DEFENCE FORCES WHETHER MEMBERS OF AUSTRALIAN IMPERIAL FORCE CAN BE COMPELLED TO TAKE LEAVE WITHOUT PAY: NATURE OF RELATIONSHIP BETWEEN CROWN AND SOLDIER: ENTITLEMENT TO PAY UNDER CONTRACT OF ENLISTMENT
DEFENCE ACT 1903, ss. 12, 13. 39 (3), 124: DEFENCE ACT 1918, s. 4: AUSTRALIAN MILITARY REGULATIONS 1916, reg.401: WAR FINANCIAL REGULATIONS, reg.l
The Secretary, Department of Defence, has forwarded, for advice, the following memorandum:
A large number of men joined the Australian Imperial Force on or about the time of the declaration of the Armistice. The signing of the Armistice rendered it probable that their services would never be required, and an order was therefore issued that all these men were to be given fourteen days' leave with pay, and then extended leave of absence from the Australian Imperial Force without pay. They were instructed to return to their civilian life and take up their ordinary civil avocations again, and they were told that they would be called up for duty should the necessity arise in the future.

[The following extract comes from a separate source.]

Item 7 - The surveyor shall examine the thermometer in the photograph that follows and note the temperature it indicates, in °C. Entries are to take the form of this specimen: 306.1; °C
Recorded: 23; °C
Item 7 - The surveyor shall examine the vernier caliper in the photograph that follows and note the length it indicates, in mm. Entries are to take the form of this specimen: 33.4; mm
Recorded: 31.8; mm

The position now apparently is that these men intend to make a claim for pay during this extended leave, and I would be glad of your advice on this matter as to the position of the Department. As the question is a pressing one, and the decision must be given immediately so that the men may be discharged if the Department is liable to pay them for the whole period of leave, I would be glad if the matter could be dealt with urgently and a reply forwarded as soon as possible.

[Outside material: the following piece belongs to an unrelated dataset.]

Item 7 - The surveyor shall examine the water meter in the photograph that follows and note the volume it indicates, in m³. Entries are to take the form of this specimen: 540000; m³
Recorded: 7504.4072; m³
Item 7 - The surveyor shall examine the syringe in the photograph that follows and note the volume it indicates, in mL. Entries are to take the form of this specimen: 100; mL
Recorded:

Under the Defence Act 1903-1918 the enlistment of a person in the Military Forces creates a contract between that person and the Crown, the terms of which are ascertainable in the attestation paper, the Act, and Regulations thereunder. Section 13 of the Act expressly negativing the creation of a contract by the appointment or promotion of an officer, impliedly recognises the creation of contract by enlistment, and section 12 gives a right of action against the Commonwealth for 'moneys which under his engagement or by any agreement with the Commonwealth are due to him'. This differs from the position in England, where there is no right of action, but even in England the position is thus expressed in Halsbury's Laws of England, Vol. 25, p. 38, para.72:
Enlistment is the acceptance of an engagement in the military service of the Crown, and is in the nature of a contract between the person enlisted and the Crown. It follows, therefore, that the terms upon which a person enlists cannot be altered without his consent.
Under the Defence Act, section 124, regulations may be made prescribing matters providing for and in relation to (a) enlistment, (d) fixing of the rates of pay, and (f) leave of absence. By regulation, therefore, it would have been possible to have prescribed providing for the course sought to be followed.
But in the absence of regulations expressly providing, it is necessary to see what the contract is under the regulations as they exist.
War Financial Regulations, reg.l, provides:
Prior to embarkation, members of the Australian Imperial Force . . . shall be paid at the following rates of pay . . .
Australian Military Regulations 1916, reg.401, provides:
With the approval of the Governor-General, on the recommendation of the Military Board, leave of absence without pay may be granted to any officer or soldier, for any period not exceeding twelve months . . .
The Defence Act, section 39 (3), as amended by the Defence Act 1918, section 4, provides:
(3) When a soldier becomes entitled to be discharged he shall be discharged with all convenient speed, but until discharged he shall remain a member of the Defence Force.
The position is, then, that until discharge, these soldiers are entitled to pay (apart from penal forfeitures and deductions) unless their case comes within regulation 401.
In my opinion regulation 401 is intended to authorise the granting of a benefit, and is not intended to authorise the imposition of a burden. It is true that the regulation does not expressly state that the grant of leave of absence without pay is to be on the application of the soldier, but I think the word 'grant' is sufficient to imply that the thing granted is to be something beneficial and not obligatory. The compulsory 'granting' of leave of absence without pay is only another phrase for expressing a power to suspend the engagement of the soldier. I do not find any such power of suspension, and I think it would be a forced construction of regulation 401 to read it as authorising what has been sought to be done.
I am, therefore, of opinion that a claim by these men for pay during the extended leave compulsorily granted to them would be successful.